• I did a quick test kind of following Gregory's suggestion except I did not use profiler I user Set Statistics Time On. The first thing I did was create a user who did not "own" the dbo schema nor have dbo as it's default schema, but did have select permissions on the dbo schema. I wanted to make sure I was crossing schemas. I also ran DBCC DropCleanBuffers and DBCC FreeProcCache between each execution. Then I ran it only executing the DBCC statements before the first run of each query. The query did use a covering non-clustered index as well. I was trying to stick it in here, but decided the formatting wasn't appropriate so I attached an Excel file instead.

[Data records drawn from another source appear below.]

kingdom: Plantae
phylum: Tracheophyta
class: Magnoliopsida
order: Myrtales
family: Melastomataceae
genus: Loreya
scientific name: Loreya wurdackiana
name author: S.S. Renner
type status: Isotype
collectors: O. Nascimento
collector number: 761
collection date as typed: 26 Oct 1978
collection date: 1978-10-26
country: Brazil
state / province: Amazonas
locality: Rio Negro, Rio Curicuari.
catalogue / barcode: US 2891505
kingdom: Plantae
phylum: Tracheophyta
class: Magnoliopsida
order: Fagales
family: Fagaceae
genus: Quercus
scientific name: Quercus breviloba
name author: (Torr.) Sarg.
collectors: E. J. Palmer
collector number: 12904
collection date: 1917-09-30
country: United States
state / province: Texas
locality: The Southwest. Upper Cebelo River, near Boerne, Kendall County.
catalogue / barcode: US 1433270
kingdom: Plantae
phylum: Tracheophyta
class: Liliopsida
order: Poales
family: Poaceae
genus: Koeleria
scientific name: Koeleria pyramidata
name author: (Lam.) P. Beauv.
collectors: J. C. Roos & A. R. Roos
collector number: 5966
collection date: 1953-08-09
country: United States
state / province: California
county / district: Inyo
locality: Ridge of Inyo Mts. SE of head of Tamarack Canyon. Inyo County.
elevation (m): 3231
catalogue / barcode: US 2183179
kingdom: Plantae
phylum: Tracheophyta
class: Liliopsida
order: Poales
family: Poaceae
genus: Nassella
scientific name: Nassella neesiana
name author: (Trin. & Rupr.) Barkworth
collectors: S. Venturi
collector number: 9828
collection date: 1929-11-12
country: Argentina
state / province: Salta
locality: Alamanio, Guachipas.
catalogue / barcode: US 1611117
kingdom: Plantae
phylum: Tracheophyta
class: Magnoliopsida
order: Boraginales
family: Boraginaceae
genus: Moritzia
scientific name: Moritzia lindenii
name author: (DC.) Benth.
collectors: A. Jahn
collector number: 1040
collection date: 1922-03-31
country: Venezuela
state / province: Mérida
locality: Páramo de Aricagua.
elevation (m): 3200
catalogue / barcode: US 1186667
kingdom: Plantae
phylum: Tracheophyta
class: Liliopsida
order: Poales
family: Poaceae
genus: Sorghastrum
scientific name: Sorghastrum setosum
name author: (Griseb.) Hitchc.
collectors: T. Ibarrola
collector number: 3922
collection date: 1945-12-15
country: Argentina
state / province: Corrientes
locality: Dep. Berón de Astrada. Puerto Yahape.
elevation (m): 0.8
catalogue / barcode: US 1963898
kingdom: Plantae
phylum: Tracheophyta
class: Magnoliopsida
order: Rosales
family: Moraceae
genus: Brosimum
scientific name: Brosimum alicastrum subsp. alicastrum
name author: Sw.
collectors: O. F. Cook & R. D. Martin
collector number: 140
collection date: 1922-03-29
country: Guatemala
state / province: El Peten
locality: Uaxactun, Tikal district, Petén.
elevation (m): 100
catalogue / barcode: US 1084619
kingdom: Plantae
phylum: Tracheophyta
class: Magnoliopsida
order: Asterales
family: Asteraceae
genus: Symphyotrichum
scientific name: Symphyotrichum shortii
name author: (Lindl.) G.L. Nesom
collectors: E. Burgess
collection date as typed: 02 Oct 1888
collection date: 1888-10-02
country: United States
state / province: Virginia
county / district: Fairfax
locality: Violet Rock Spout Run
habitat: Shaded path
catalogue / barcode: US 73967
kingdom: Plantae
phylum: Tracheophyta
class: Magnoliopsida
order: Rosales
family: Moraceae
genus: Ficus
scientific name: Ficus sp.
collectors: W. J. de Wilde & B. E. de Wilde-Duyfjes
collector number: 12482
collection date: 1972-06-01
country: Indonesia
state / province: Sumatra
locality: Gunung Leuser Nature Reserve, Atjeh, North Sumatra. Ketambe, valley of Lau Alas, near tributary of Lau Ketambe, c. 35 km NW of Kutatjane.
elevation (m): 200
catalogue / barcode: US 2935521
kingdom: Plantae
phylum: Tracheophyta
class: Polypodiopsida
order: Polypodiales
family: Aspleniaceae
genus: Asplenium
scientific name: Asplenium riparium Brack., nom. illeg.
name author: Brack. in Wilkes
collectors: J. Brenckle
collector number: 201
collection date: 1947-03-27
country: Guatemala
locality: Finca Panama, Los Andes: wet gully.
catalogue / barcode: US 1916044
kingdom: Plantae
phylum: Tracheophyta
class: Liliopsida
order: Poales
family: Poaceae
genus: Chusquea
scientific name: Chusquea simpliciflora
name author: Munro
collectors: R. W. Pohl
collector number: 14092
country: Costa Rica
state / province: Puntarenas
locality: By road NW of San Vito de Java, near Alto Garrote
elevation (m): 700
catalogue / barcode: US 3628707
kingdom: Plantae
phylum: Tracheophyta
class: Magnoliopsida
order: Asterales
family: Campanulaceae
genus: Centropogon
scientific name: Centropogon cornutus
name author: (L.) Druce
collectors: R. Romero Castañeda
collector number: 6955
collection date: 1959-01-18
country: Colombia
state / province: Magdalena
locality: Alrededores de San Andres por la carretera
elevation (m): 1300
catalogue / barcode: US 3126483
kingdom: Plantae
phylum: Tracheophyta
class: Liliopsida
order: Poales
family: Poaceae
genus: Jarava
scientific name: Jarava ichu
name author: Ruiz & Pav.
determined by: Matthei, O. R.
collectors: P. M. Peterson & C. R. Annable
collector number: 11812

    A quick summary is that, if the plan is in cache they took about the same time. When the plan was not in cache, the non-qualified query took about 33ms to parse and compile and the qualified query to 1ms to parse and compile. This is a very big difference in performance.

    I also ran it with the users default schema being DBO, results not in the Excel File, and the Parse and Compile times were the same after running the DBCC statements. This would lead me to believe that in SQL 2005, if you have only 1 schema, that they both perform the same way. I am not going to make any definitive statements based on this limited testing though.

    I think the biggest argument for using fully qualified names in ad-hoc SQL is consistency so that you only get 1 plan in cache for each query vs. 1 for non-qualified queries and 1 for qualified queries. This allows you to have more distinct plans in the cache.

    Paul,

    I guess I was slightly confused in terminology between compiled and cached. I know that ad-hoc queries plans are cached and, after looking it up in BOL, realize that this is what compilation really is. Thanks for the prompt.